Parole Evidence Rule
If there is a written contract, the court will not look at any other outside evidence to show that the intention of the parties was different from what's actually specifically in the written contract.
Mumford vs. McPherson: Buying/selling a ship.
Contract didn't specify copper fastening.
Buyer said seller told him it was completely copper fastened.
Court only considered what's in the contract.
Statute of Frauds
Passed by British Parliament in 1677.
Adopted by every American state (with minor changes).
Certain contracts must be in writing to be enforceable.
Contracts to sell land.
Contracts to buy/sell goods over a certain amount (e.g., $500).
Contracts that take over a year to perform.
Helped with orderly transference of land.
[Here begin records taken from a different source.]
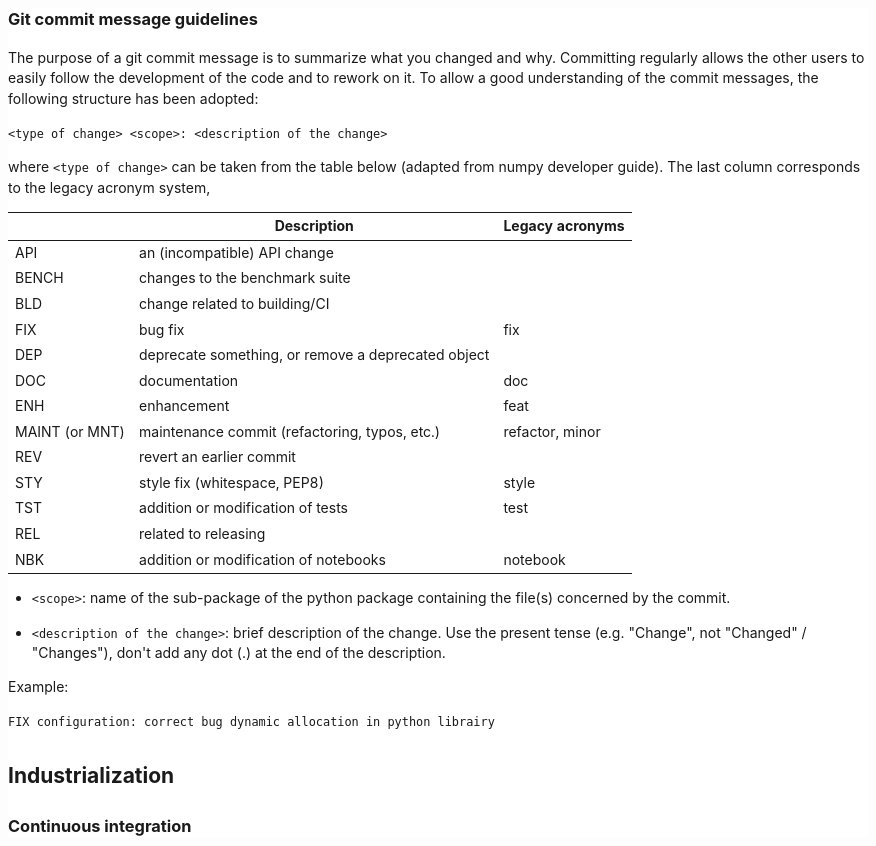 
### Git commit message guidelines

The purpose of a git commit message is to summarize what you changed and why. Committing regularly allows the other users to easily follow the development of the code and to rework on it. To allow a good understanding of the commit messages, the following structure has been adopted:
```
<type of change> <scope>: <description of the change>
```
where `<type of change>` can be taken from the table below (adapted from numpy developer guide). The last column corresponds to the legacy acronym
system,

| <type of change> | Description                                        | Legacy acronyms |
|------------------|----------------------------------------------------|-----------------|
| API              | an (incompatible) API change                       |                 |
| BENCH            | changes to the benchmark suite                     |                 |
| BLD              | change related to building/CI                      |                 |
| FIX              | bug fix                                            | fix             |
| DEP              | deprecate something, or remove a deprecated object |                 |
| DOC              | documentation                                      | doc             |
| ENH              | enhancement                                        | feat           |
| MAINT (or MNT)   | maintenance commit (refactoring, typos, etc.)      | refactor, minor |
| REV              | revert an earlier commit                           |                 |
| STY              | style fix (whitespace, PEP8)                       | style           |
| TST              | addition or modification of tests                  | test            |
| REL              | related to releasing                               |                 |
| NBK              | addition or modification of notebooks              | notebook        |


- `<scope>`: name of the sub-package of the python package containing the file(s) concerned by the commit.

- `<description of the change>`: brief description of the change. Use the present tense (e.g. "Change", not "Changed" / "Changes"), don't add any dot (.) at the end of the description.

Example:
```
FIX configuration: correct bug dynamic allocation in python librairy
```

## Industrialization
### Continuous integration
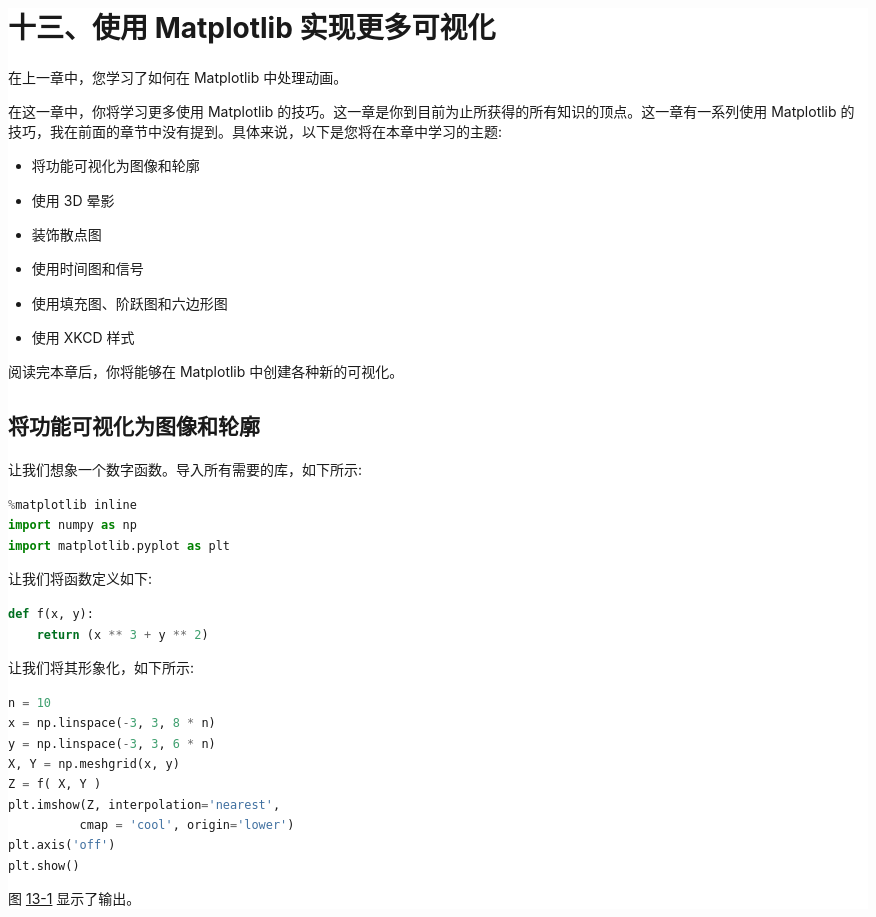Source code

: # 十三、使用 Matplotlib 实现更多可视化

在上一章中，您学习了如何在 Matplotlib 中处理动画。

在这一章中，你将学习更多使用 Matplotlib 的技巧。这一章是你到目前为止所获得的所有知识的顶点。这一章有一系列使用 Matplotlib 的技巧，我在前面的章节中没有提到。具体来说，以下是您将在本章中学习的主题:

*   将功能可视化为图像和轮廓

*   使用 3D 晕影

*   装饰散点图

*   使用时间图和信号

*   使用填充图、阶跃图和六边形图

*   使用 XKCD 样式

阅读完本章后，你将能够在 Matplotlib 中创建各种新的可视化。

## 将功能可视化为图像和轮廓

让我们想象一个数字函数。导入所有需要的库，如下所示:

```py
%matplotlib inline
import numpy as np
import matplotlib.pyplot as plt

```

让我们将函数定义如下:

```py
def f(x, y):
    return (x ** 3 + y ** 2)

```

让我们将其形象化，如下所示:

```py
n = 10
x = np.linspace(-3, 3, 8 * n)
y = np.linspace(-3, 3, 6 * n)
X, Y = np.meshgrid(x, y)
Z = f( X, Y )
plt.imshow(Z, interpolation='nearest',
          cmap = 'cool', origin='lower')
plt.axis('off')
plt.show()

```

图 [13-1](#Fig1) 显示了输出。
No Quantum Meruit/Valement
With will theory of contracts, courts do not invent contracts or give compensation for partial performance and require complete contract fulfillment.
Lougherty vs. Parks: Contract to work for 12 months for $10/month.
Worked for 10.5 months, then quit.
Court did not enforce a 10.5 month contract.
Black Boy Smith vs. Brady: Contract to plow 20 acres.
Only plowed 19 acres.
Couldn't recover anything, as issue is law and is not left up to jury.
Overall Impact
These doctrines foster stability and uniformity to commercial transactions.
Help the growth of the national market economy.
Split between morality/equity and the will theory.